An asteroid big enough to wipe out a city will zip between Earth and the moon's orbit on Saturday, reports the AP. The close encounter will offer astronomers the chance to study a space rock from just over 100,000 miles away—that’s less than half the distance from here to the moon, making it visible through binoculars and small telescopes.
- When: The closest approach will be at 3:51pm Eastern Saturday, per USA Today, though EarthSky notes that the best time to catch a glimpse might be early Friday night.
- Where: "From a Northern Hemisphere location, look above the southeastern horizon," EarthSky advises. "For all of us around the globe, the asteroid will be east of the constellations Orion, Canis Major and Canis Minor."
- Live webcast: The Virtual Telescope Project will provide a live webcast of the close approach.

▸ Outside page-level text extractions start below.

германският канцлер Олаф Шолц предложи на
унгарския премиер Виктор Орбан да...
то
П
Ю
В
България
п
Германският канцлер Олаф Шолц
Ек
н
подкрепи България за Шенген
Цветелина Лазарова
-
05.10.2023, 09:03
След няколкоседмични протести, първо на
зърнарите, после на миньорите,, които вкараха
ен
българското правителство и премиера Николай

Discovered a month ago, 2023 DZ2 will pass within 320,000 miles of the moon on Saturday and, several hours later, buzz the Indian Ocean at about 17,500 mph. “There is no chance of this ‘city killer’ striking Earth, but its close approach offers a great opportunity for observations,” said Richard Moissl of European Space Agency. The asteroid won’t be back our way again until 2026. NASA said it’s rare for an asteroid so big to come so close—it happens about once a decade. Scientists estimate its size somewhere between 130 feet and 300 feet.